As described above, the present invention includes a gate means that is turned on for a predetermined time after a predetermined time from the time of detection of Korotkoff sounds, and a second Korotkoff sound detection means whose detection level is set to a level corresponding to the detection of voiced sounds,
The detection output of the second Korotkoff sound detection means that passes while the gate means is on is used as the second-phase voiced sound detection output, and the presence of the detection output is displayed by the voiced sound detection display means. Because of this, when measuring blood pressure, the subject can evaluate for himself whether or not he was able to measure blood pressure in the correct condition, which has the effect that anyone can measure blood pressure in the correct condition.
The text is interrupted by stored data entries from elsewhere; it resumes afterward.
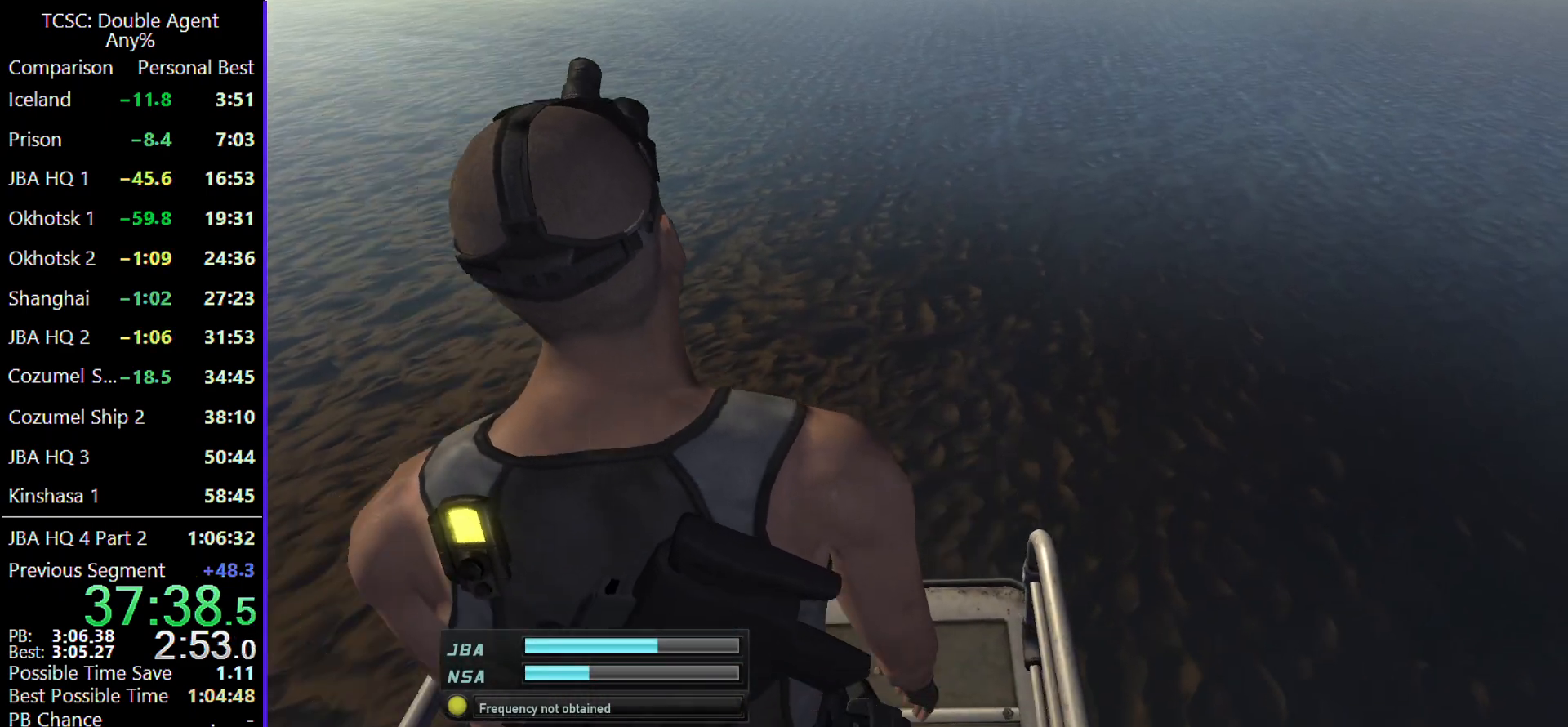
{"keys": ["w"], "mouse": [], "events": []}
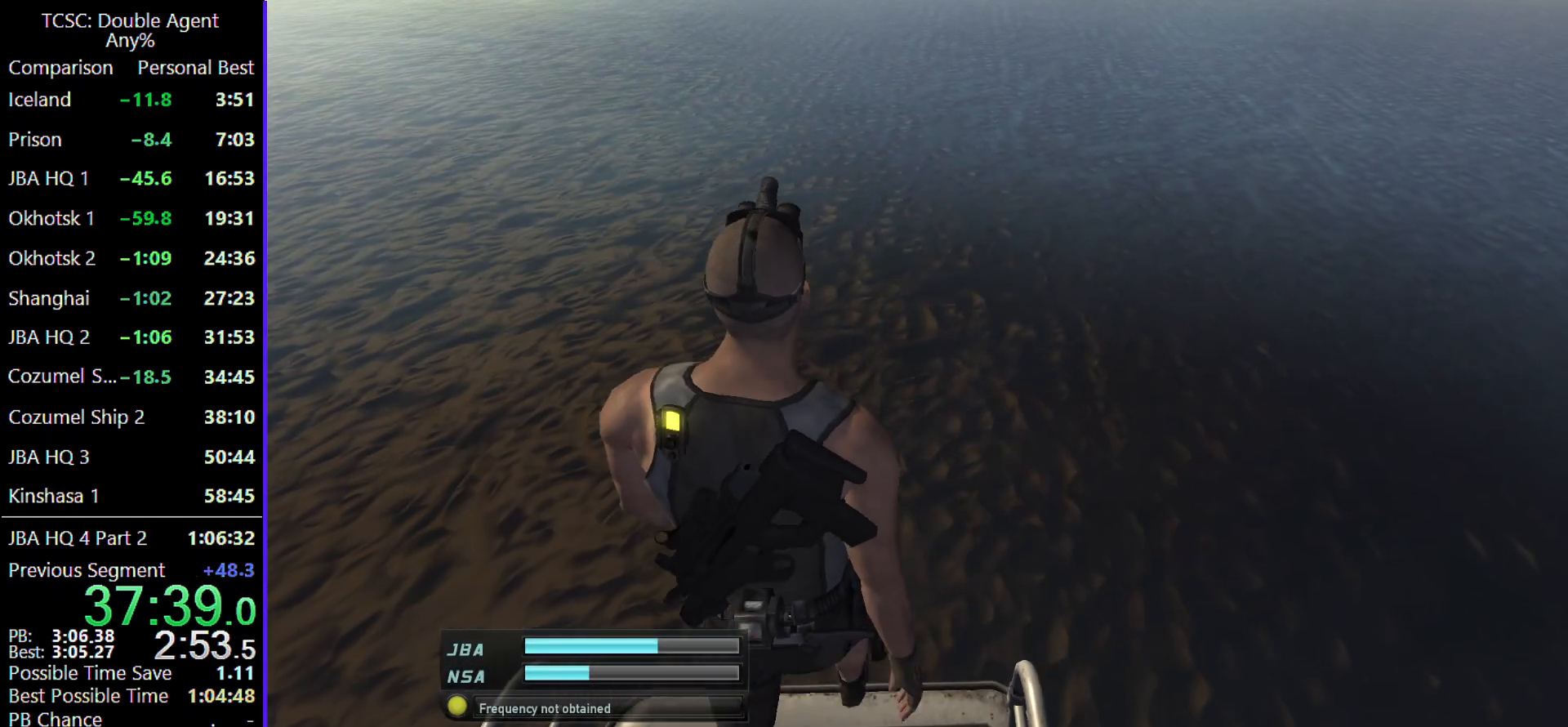
{"keys": [], "mouse": [], "events": [[233, "w", "up"]]}
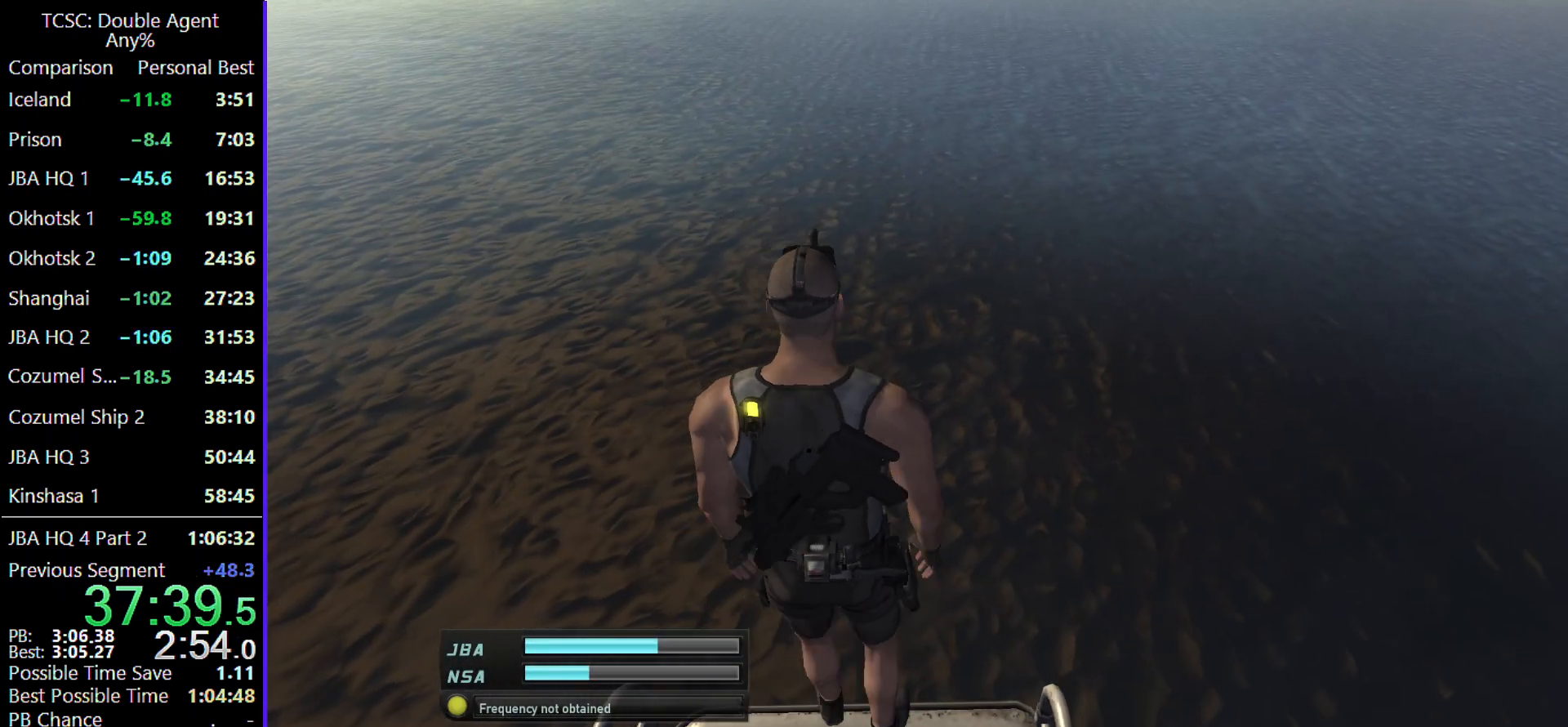
{"keys": [], "mouse": [], "events": []}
[Brief explanation of the drawing]

Figure 1 is a characteristic diagram of Korotkoff sound, Figure 2 a, b
3 is a block circuit diagram of an embodiment of the present invention, and FIGS. 4a to 4h are waveform diagrams of main parts of the same Korotkoff sounds. 1...Korotkoff sound sensor, 2...Korotkoff sound filter, 5...control circuit, 6...delay circuit,
7...Gate signal generation circuit, 12...Display device.

Claims (1)

[Claims] 1. Detection of Korotkoff sounds in a blood pressure monitor equipped with a first Korotkoff detection means for detecting Korotkoff sounds of a certain level or higher, and means for displaying the maximum and minimum values of cuff cuff pressure at the time of detection of each Korotkoff sound. The second Korotkoff sound detection means is provided with a gate means that is turned on for a certain time after a certain time from the point in time, and a second Korotkoff sound detection means whose detection level is set to a level corresponding to the detection of voiced sounds. A blood pressure monitor characterized in that the detection output of the detection means is a second-phase voiced sound detection output, and the presence of the detection output is displayed by a voiced sound detection display means.